# [Written problem]
Reproduce the lines of the records below verbatim, starting at the line that contains "common name: Red clover" and ending at the last line of the records. Leave the pictures out.

# [Data excerpts]
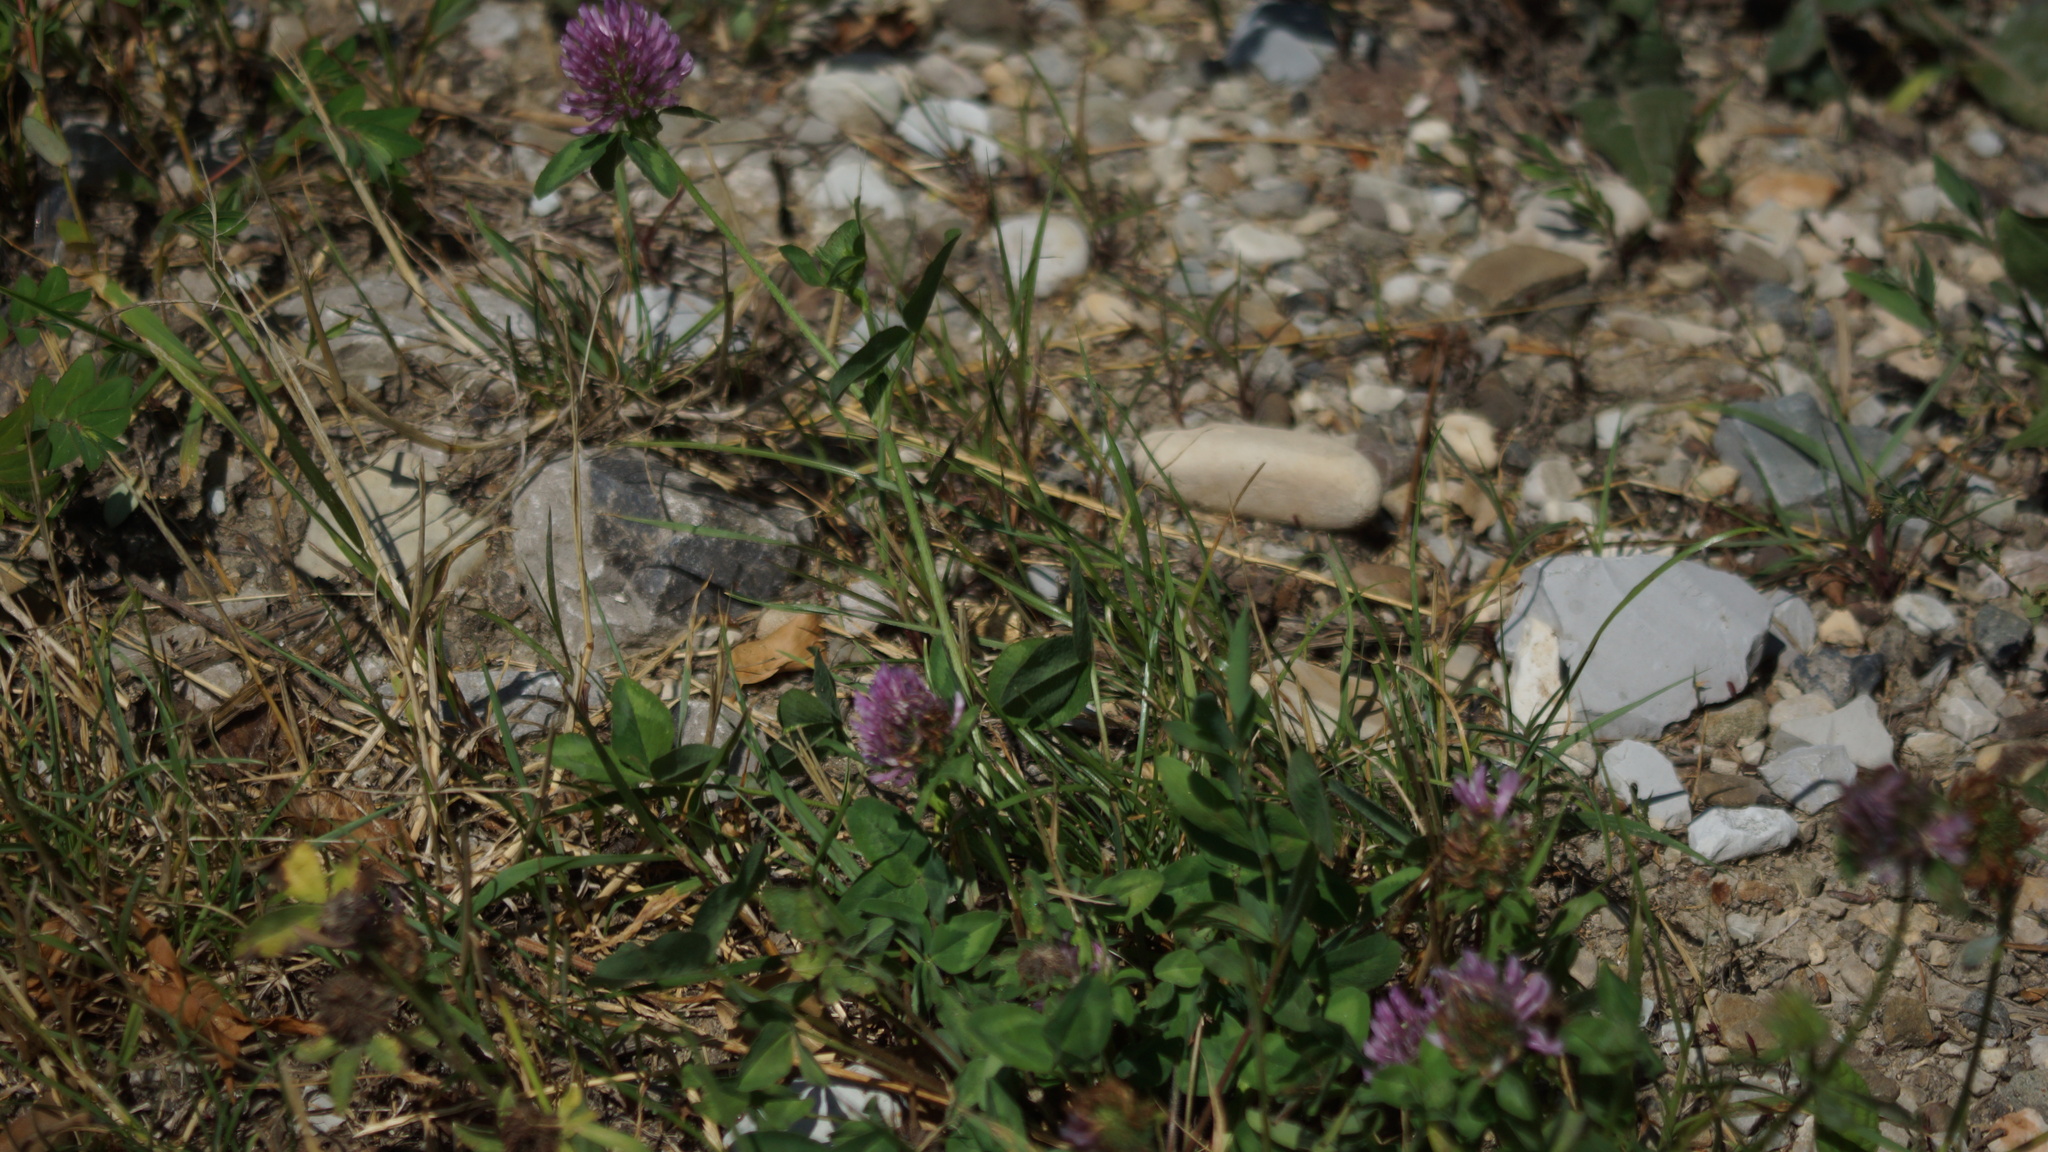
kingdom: Plantae
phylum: Tracheophyta
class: Magnoliopsida
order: Fabales
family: Fabaceae
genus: Trifolium
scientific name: Trifolium pratense
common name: Red clover
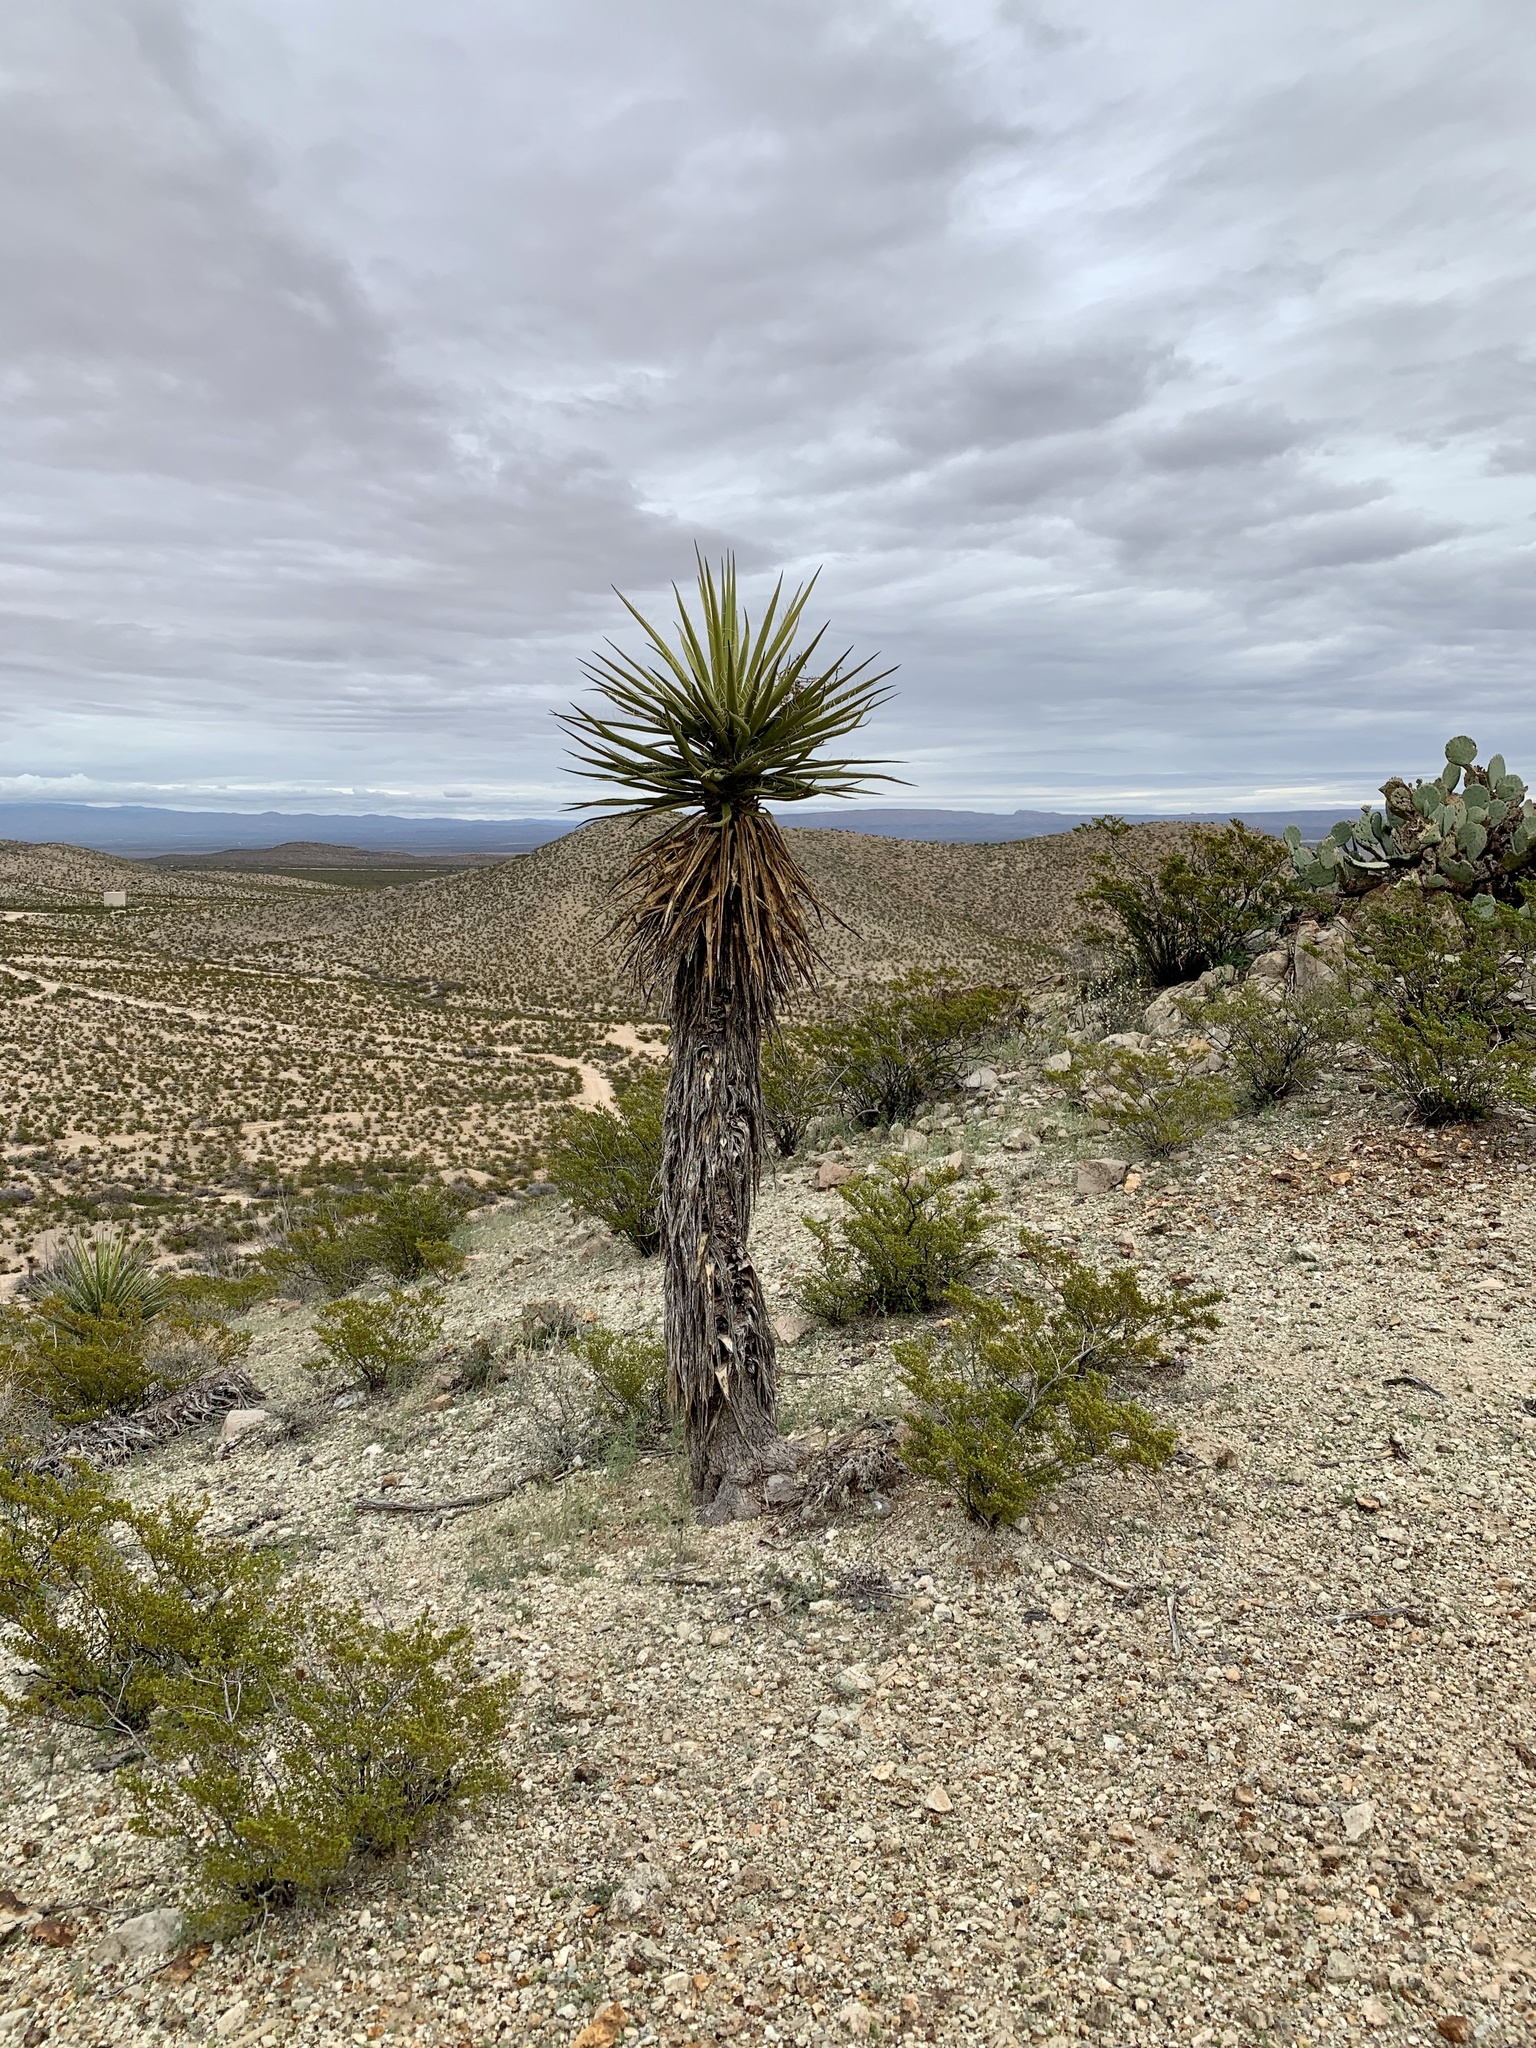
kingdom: Plantae
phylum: Tracheophyta
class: Liliopsida
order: Asparagales
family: Asparagaceae
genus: Yucca
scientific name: Yucca treculiana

# [Reply]
common name: Red clover
kingdom: Plantae
phylum: Tracheophyta
class: Liliopsida
order: Asparagales
family: Asparagaceae
genus: Yucca
scientific name: Yucca treculiana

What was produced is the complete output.